Выбранный отрывок:
М. Л. Гаспаров Примечание псевдофилософское

Гаспаров М. Л. Примечание псевдофилософское // Гаспаров М. Л. Записи и выписки. — М., 2001. — С. 100–102

100

М. Л. Гаспаров
Примечание псевдофилософское

(из дискуссии на тему «Философия филологии»)

Прежде всего, мне кажется, что формулировка общей темы парадоксальна. (Может быть, так и нужно.) Филология — это наука. А философия и наука — вещи взаимодополняющие, но несовместимые. Философия — это творчество, а наука — исследование. Цель творчества — преобразовать свой объект, цель исследования — оставить его неприкасаемым. И то и другое, конечно, одинаково недостижимо, но эти недостижимые идеалы диаметрально противоположны.

Философия филологию может только разъедать с тыла. Точно так же, впрочем, как и филология философию. Тот тыловой участок, с которого филология разъедает философию, хорошо известен: это история философии, глубоко филологическая дисциплина. Не случайно оригинальные философы относятся к истории философии с нарастающей нервностью, потому что на ее фоне любые притязания на оригинальность сразу выцветают. Поэтому естественно, что и философия ищет для себя в тылу науки такой же надежный плацдарм. Он и называется «философия филологии», «философия астрономии» и т. д., по числу наук. Располагая таки-

101

ми позициями, философия и филология могут сплетаться садомазохистским клубком сколь угодно долго. Очень хорошо — лишь бы на пользу.

Что требуется: Перепишите фрагмент рассуждения о философии филологии от слов «Философия филологию может» до слов «лишь бы на пользу.» включительно, заменив «плацдарм» на «опорный пункт». Приведённый далее материал взят из другого источника.

Представленные данные:
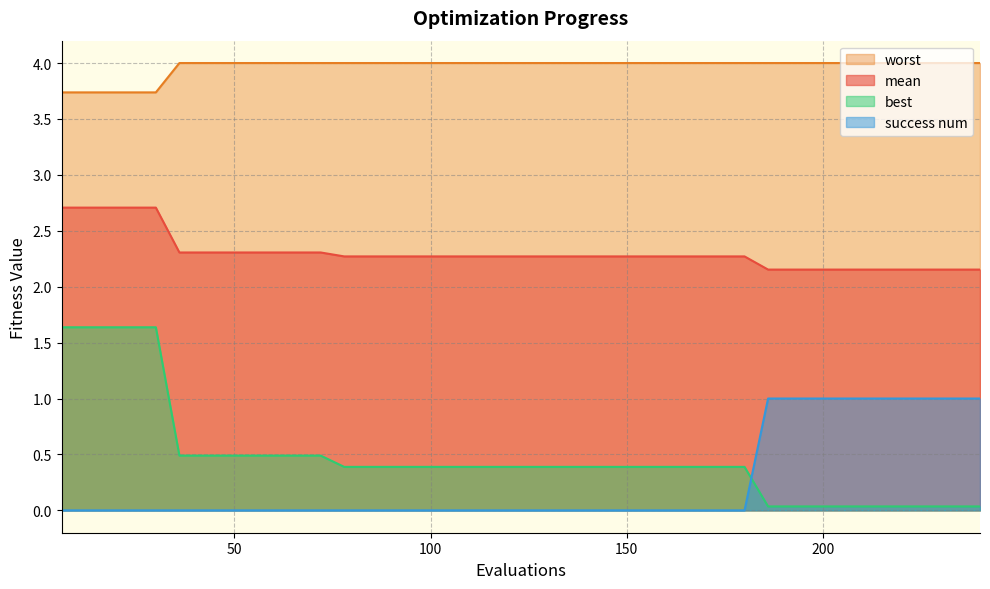

Is it true that worst equals 0.8 at 120?

False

Ожидаемый ответ:
Философия филологию может только разъедать с тыла. Точно так же, впрочем, как и филология философию. Тот тыловой участок, с которого филология разъедает философию, хорошо известен: это история философии, глубоко филологическая дисциплина. Не случайно оригинальные философы относятся к истории философии с нарастающей нервностью, потому что на ее фоне любые притязания на оригинальность сразу выцветают. Поэтому естественно, что и философия ищет для себя в тылу науки такой же надежный опорный пункт. Он и называется «философия филологии», «философия астрономии» и т. д., по числу наук. Располагая таки-

101

ми позициями, философия и филология могут сплетаться садомазохистским клубком сколь угодно долго. Очень хорошо — лишь бы на пользу.